---------- Provided passage ----------
In [8]:
import boto3
import sagemaker
import sagemaker.session


region = boto3.Session().region_name
sagemaker_session = sagemaker.session.Session()
role = sagemaker.get_execution_role()
default_bucket = "sgmpipeline-pratap"
model_package_group_name = f"AbaloneModelPackageGroupName"

In [9]:
print(region)
print(role)
print(type(default_bucket))

us-east-1
arn:aws:iam::499554417458:role/service-role/AmazonSageMakerServiceCatalogProductsUseRole
<class 'str'>


#### Download the dataset into your account's default Amazon S3 bucket.

In [10]:
!mkdir -p data
local_path = "data/abalone-dataset.csv"

s3 = boto3.resource("s3")
s3.Bucket(f"sagemaker-servicecatalog-seedcode-{region}").download_file(
    "dataset/abalone-dataset.csv",
    local_path
)

base_uri = f"s3://{default_bucket}/abalone"
input_data_uri = sagemaker.s3.S3Uploader.upload(
    local_path=local_path, 
    desired_s3_uri=base_uri,
)
print(input_data_uri)

s3://sgmpipeline-pratap/abalone/abalone-dataset.csv


#### Download a second dataset for batch transformation after your model is created.

In [11]:
local_path = "data/abalone-dataset-batch"

s3 = boto3.resource("s3")
s3.Bucket(f"sagemaker-servicecatalog-seedcode-{region}").download_file(
    "dataset/abalone-dataset-batch",
    local_path
)

base_uri = f"s3://{default_bucket}/abalone"
batch_data_uri = sagemaker.s3.S3Uploader.upload(
    local_path=local_path, 
    desired_s3_uri=base_uri,
)
print(batch_data_uri)

s3://sgmpipeline-pratap/abalone/abalone-dataset-batch


#### Define Pipeline Parameters

In [12]:
from sagemaker.workflow.parameters import (
    ParameterInteger,
    ParameterString,
)


processing_instance_count = ParameterInteger(
    name="ProcessingInstanceCount",
    default_value=1
)
processing_instance_type = ParameterString(
    name="ProcessingInstanceType",
    default_value="ml.m5.xlarge"
)
training_instance_type = ParameterString(
    name="TrainingInstanceType",
    default_value="ml.m5.xlarge"
)
model_approval_status = ParameterString(
    name="ModelApprovalStatus",
    default_value="PendingManualApproval"
)
input_data = ParameterString(
    name="InputData",
    default_value=input_data_uri,
)
batch_data = ParameterString(
    name="BatchData",
    default_value=batch_data_uri,
)

#### Step 3: Define a Processing Step for Feature Engineering
##### This section shows how to create a processing step to prepare the data from the dataset for training.
###### To create a processing step
###### Create a directory for the processing script.
---------- Data entries ----------
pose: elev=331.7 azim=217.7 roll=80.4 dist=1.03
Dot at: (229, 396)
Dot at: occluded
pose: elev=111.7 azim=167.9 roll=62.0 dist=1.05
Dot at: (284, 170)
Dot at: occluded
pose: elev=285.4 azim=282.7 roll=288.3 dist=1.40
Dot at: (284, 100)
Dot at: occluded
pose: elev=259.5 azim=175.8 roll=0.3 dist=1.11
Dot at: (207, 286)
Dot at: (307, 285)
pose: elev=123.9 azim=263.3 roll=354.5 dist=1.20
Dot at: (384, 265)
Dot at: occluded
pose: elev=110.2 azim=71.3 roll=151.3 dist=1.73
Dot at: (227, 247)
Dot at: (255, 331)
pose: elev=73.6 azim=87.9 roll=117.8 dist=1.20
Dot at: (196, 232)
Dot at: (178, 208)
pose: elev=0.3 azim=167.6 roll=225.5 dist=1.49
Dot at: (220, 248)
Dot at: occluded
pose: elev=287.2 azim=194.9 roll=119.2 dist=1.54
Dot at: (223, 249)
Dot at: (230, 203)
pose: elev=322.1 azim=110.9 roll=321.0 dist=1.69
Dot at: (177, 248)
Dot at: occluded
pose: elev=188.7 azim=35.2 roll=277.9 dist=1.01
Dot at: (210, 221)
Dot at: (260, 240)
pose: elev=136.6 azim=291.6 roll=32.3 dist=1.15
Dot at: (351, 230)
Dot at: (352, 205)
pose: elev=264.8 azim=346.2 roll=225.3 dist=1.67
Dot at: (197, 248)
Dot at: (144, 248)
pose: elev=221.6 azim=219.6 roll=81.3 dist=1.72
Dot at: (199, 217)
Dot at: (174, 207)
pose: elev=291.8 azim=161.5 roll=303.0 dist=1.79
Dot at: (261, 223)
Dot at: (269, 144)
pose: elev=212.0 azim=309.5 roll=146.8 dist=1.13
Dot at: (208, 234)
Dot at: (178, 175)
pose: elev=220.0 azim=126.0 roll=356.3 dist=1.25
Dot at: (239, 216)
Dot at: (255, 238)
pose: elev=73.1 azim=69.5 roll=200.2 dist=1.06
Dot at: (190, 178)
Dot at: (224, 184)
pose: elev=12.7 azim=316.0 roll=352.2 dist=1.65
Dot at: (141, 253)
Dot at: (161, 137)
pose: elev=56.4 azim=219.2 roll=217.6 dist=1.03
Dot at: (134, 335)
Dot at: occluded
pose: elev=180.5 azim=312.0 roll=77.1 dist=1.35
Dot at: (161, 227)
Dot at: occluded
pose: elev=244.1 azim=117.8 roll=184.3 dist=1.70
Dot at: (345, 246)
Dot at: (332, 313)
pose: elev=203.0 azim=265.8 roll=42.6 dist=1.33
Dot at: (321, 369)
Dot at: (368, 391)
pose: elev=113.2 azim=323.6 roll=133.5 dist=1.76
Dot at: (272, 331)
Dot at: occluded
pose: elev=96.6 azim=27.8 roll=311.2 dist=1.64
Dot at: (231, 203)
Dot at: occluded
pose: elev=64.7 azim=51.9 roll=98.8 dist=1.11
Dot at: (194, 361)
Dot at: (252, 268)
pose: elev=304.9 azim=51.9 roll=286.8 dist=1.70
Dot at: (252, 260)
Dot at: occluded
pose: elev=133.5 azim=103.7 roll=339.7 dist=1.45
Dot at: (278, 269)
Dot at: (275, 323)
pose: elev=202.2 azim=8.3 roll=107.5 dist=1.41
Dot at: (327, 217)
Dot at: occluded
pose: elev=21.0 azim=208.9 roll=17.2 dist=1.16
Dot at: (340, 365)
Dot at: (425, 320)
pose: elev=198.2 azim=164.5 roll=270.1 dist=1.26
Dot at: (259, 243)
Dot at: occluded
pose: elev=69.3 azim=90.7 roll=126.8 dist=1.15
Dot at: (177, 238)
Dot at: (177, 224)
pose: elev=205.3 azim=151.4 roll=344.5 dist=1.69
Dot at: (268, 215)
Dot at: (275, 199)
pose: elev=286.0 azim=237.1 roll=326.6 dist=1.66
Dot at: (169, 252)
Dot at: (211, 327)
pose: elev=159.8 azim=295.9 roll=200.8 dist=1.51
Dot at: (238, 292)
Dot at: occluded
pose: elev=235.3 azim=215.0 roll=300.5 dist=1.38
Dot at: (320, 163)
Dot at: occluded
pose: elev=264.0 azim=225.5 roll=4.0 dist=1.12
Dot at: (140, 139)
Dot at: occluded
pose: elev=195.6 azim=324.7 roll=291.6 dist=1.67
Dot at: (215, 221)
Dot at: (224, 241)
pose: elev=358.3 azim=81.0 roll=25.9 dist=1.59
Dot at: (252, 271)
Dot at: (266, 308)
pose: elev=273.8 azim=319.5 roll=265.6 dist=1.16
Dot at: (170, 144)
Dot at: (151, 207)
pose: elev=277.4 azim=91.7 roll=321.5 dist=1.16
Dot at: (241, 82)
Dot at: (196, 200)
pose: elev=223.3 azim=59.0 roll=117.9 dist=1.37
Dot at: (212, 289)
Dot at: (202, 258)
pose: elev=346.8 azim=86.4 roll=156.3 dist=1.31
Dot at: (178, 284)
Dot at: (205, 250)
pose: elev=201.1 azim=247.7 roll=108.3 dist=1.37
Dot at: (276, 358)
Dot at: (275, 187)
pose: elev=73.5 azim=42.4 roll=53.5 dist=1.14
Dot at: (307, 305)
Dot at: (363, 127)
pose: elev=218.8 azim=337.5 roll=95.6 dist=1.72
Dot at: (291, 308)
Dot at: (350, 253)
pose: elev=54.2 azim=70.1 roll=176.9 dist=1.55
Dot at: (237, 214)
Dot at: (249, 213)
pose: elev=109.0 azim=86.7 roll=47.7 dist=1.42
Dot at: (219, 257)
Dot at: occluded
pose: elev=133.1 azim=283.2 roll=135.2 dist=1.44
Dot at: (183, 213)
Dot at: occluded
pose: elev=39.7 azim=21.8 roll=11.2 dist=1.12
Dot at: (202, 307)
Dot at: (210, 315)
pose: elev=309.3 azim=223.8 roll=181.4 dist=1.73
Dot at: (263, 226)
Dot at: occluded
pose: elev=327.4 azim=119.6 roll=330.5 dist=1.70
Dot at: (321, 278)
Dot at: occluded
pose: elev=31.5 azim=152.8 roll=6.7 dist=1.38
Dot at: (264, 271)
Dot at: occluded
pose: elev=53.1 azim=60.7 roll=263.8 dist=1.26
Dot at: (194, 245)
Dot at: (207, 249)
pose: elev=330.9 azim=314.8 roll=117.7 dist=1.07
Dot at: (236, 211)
----------
# Task objective
Please quote the SageMaker notebook, starting with "print(type(default_bucket))" and going on through "Amazon S3 bucket.". Work from the SageMaker notebook text alone.

# Output
print(type(default_bucket))

us-east-1
arn:aws:iam::499554417458:role/service-role/AmazonSageMakerServiceCatalogProductsUseRole
<class 'str'>


#### Download the dataset into your account's default Amazon S3 bucket.